Travaux des étudiants de l'école d'architecture de Trivandrum
 
 
 
 
 
 
 
 
 
 
 
 
 
 
 
 
 
 
 
 
 
 
 
 
 
 
 
 
 
 
 
 
 
 
 
 
 
 
 
 
 
 
 
 
 
 
 
 
 
 
 
 
 
 
 
Les enseignements de Laurie Baker
 
 
 

 Autres lieux, autres temps … ?

Il est important de se rappeler que lorsque Baker arrive en Inde, le pays n’a que trois écoles d’architecture et seulement trois cents architectes, la plupart formés sur les modèles occidentaux de l’enseignement de l’architecture. Après le pouvoir colonial , le concept d’une architecture indienne – comme l’idée de nation elle-même- devait être réinventé.

Chandigarh, œuvre de Le Corbusier, en tant qu’ icône de la nation, échoue à faire reconnaître la nécessité et la fragilité du local. Ici le local n’est pas compris seulement dans son sens physique mais aussi en termes de rites et de rituels que produisent les identités locales (M.Mostafavi).

Baker évitera les dessins encombrants détaillant le bâtiment pour l’entrepreneur.

Il improvisera sur le site même, incorporant les matériaux disponibles et utilisables.

Le portique d’un temple détruit qui devient l’entrée formelle du complexe des studios de cinéma de Chitralekha en est un bon exemple).

Cependant, pour Baker, dessiner reste un moyen significatif de travail. Le dessin devient un terrain de test pour son imagination, sa perception des besoins du client et sa propre interprétation de l’histoire.

Mais le croquis à main libre ne concernera que l’essentiel. Des documents plus formalisés par contre apporteront l’aperçu substantiel nécessaire à la réalisation.

On ne peut manquer de faire le rapprochement avec un architecte contemporain anglais, Walter Segal* (1907-1985), qui a œuvré toute sa vie en Angleterre, pour une pratique proche des habitants liée à l’économie par l’auto-construction ( voir le mémoire de Patrick Tshi-kaya*–St Luc-Bxl.1989-90).

On comprendra que Baker a trouvé un terreau économique et culturel qui conviendra particulièrement bien à l’élaboration d’une démarche soucieuse du contact avec la réalité de ses clients, des artisans, des savoirs traditionnels, des conditions économiques, culturelles et climatiques des lieux.

Son plus cher souhait étant d’enraciner une production d’architecture au service d’une population, et plus concrètement d’hommes et de femmes pour qui il a la plus grande attention et le plus grand respect.

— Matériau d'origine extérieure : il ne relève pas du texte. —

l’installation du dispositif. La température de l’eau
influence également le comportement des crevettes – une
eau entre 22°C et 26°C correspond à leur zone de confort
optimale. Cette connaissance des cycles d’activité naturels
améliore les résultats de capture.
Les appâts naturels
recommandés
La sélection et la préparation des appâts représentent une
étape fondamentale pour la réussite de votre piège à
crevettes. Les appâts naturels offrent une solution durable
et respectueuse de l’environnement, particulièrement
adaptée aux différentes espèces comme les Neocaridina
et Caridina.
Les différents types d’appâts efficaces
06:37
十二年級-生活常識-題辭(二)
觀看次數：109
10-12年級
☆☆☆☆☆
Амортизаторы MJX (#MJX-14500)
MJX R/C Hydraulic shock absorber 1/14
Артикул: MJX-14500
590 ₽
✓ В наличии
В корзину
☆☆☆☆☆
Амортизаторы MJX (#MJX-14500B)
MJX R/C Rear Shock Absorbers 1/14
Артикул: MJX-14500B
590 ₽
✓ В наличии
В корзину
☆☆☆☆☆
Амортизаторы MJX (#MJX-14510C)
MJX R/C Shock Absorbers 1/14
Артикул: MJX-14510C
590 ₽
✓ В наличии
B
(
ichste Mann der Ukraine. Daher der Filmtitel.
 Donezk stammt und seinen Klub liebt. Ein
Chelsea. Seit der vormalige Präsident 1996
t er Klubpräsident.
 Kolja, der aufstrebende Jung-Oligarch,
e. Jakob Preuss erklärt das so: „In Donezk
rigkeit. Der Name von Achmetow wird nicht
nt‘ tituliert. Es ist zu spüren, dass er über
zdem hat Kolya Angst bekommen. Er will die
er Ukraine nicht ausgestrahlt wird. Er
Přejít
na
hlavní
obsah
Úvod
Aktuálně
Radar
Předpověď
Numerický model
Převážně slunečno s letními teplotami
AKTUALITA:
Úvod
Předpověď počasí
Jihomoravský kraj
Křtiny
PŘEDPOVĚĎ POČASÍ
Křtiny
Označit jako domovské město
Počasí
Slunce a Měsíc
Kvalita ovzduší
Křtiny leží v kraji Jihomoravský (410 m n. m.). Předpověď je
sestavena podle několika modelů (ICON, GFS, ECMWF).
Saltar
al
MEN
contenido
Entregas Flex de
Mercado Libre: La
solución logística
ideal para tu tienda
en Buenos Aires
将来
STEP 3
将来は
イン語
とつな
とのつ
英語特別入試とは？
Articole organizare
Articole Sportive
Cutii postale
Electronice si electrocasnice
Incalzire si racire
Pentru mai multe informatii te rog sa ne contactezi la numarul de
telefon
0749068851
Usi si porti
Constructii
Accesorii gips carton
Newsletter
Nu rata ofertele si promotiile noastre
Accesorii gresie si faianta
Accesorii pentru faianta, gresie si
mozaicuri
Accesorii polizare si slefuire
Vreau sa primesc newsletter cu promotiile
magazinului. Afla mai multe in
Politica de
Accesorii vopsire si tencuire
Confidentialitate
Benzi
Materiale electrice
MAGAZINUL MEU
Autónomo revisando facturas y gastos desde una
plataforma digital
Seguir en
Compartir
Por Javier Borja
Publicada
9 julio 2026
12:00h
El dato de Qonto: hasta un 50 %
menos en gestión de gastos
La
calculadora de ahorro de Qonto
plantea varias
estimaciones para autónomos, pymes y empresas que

Sa formation initiale, comme ses convictions morales, auront été le premier terreau.

Une longue vie de pratiques et d’observations attentives feront la suite, servie par une stimulante et fraîche capacité de création.

Un texte intitulé Architecture and the People peut être considéré comme une sorte de testament. Il y plaide avec fougue le respect et toute l’attention qu’il porte aux savoirs ances-traux faits « d’honnêteté et de vérité dans le choix des matériaux et dans la manière de les utiliser ». Il montre aussi comme ce savoir populaire affirmait « la maîtrise d’une approche tridimensionnelle de l’usage de l’espace ».

Il y exprime la crainte de voir ce savoir disparaître et, tout en sachant que ses idées ne sont sans doute pas partagées par tous les milieux professionnels, réaffirme ses convictions de tout faire pour garder en vie l’héritage en l’adaptant aux besoins de la population, en perpétuelle évolution.

Il conclut et résume ce texte par quatre points.

  • Premièrement : je n’ai jamais eu le moindre doute personnel à propos de ce qu’étaient réellement mes clients. Il n’y a jamais eu pour moi de catégories –« tribales », « pêcheurs », « HIG » ou « EWS ». Il y avait des personnes avec leurs noms et leurs personnalités.
  • Deuxièmement : je n’ai jamais douté que dans un pays comme le nôtre, aucun de nous n’a le droit de gaspiller ou de perdre, ou d’utiliser inutilement l’argent, les matériaux ou l’énergie.
  • Troisièmement : dès mes premiers mois en Inde, je n’ai jamais douté de l’aptitude inhérente et héritée de la population à connaître ce qui est bon en architecture. Avec des ressources limitées, celle-ci a construit pour elle-même efficacement et durable-ment, et nous devons étudier ce travail.
  • Quatrièmement : personnellement, je ne suis pas heureux de concevoir des bâtiments en étant assis, isolé à une table dans un bureau. Mes idées viennent dans ma tête quand je suis avec les clients sur leur terrain ; et je pense, comme la population, par improvisation et modification comme dans tout travail en cours d’élaboration.